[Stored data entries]
+++
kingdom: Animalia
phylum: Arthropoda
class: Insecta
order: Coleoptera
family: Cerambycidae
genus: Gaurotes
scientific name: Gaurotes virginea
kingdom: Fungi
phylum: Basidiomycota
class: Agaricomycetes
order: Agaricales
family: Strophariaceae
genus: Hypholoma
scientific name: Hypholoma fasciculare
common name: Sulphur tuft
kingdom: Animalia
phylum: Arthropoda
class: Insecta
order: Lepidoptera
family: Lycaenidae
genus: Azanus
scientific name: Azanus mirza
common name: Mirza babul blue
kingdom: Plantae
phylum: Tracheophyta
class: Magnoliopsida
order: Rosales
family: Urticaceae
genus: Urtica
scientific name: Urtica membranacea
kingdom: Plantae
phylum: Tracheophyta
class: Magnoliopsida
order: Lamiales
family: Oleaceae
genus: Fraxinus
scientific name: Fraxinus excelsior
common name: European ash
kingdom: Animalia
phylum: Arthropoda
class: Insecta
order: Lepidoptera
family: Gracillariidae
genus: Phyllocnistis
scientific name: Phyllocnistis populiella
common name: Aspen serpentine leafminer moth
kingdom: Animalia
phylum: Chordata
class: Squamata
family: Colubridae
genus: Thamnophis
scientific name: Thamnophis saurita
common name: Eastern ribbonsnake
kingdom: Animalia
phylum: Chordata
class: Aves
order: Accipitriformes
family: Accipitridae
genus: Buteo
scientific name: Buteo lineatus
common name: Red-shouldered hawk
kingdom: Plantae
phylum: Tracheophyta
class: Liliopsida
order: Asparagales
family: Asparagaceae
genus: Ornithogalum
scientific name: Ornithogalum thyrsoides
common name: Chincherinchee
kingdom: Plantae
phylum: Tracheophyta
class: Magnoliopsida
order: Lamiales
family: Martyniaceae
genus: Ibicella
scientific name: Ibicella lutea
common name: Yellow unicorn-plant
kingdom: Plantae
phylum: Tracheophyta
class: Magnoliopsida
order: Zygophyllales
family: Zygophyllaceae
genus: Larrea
+++
◆ TO BE DONE
Reproduce every line of the data above word for word, in the same order.

◆ SOLVED PROBLEM
kingdom: Animalia
phylum: Arthropoda
class: Insecta
order: Coleoptera
family: Cerambycidae
genus: Gaurotes
scientific name: Gaurotes virginea
kingdom: Fungi
phylum: Basidiomycota
class: Agaricomycetes
order: Agaricales
family: Strophariaceae
genus: Hypholoma
scientific name: Hypholoma fasciculare
common name: Sulphur tuft
kingdom: Animalia
phylum: Arthropoda
class: Insecta
order: Lepidoptera
family: Lycaenidae
genus: Azanus
scientific name: Azanus mirza
common name: Mirza babul blue
kingdom: Plantae
phylum: Tracheophyta
class: Magnoliopsida
order: Rosales
family: Urticaceae
genus: Urtica
scientific name: Urtica membranacea
kingdom: Plantae
phylum: Tracheophyta
class: Magnoliopsida
order: Lamiales
family: Oleaceae
genus: Fraxinus
scientific name: Fraxinus excelsior
common name: European ash
kingdom: Animalia
phylum: Arthropoda
class: Insecta
order: Lepidoptera
family: Gracillariidae
genus: Phyllocnistis
scientific name: Phyllocnistis populiella
common name: Aspen serpentine leafminer moth
kingdom: Animalia
phylum: Chordata
class: Squamata
family: Colubridae
genus: Thamnophis
scientific name: Thamnophis saurita
common name: Eastern ribbonsnake
kingdom: Animalia
phylum: Chordata
class: Aves
order: Accipitriformes
family: Accipitridae
genus: Buteo
scientific name: Buteo lineatus
common name: Red-shouldered hawk
kingdom: Plantae
phylum: Tracheophyta
class: Liliopsida
order: Asparagales
family: Asparagaceae
genus: Ornithogalum
scientific name: Ornithogalum thyrsoides
common name: Chincherinchee
kingdom: Plantae
phylum: Tracheophyta
class: Magnoliopsida
order: Lamiales
family: Martyniaceae
genus: Ibicella
scientific name: Ibicella lutea
common name: Yellow unicorn-plant
kingdom: Plantae
phylum: Tracheophyta
class: Magnoliopsida
order: Zygophyllales
family: Zygophyllaceae
genus: Larrea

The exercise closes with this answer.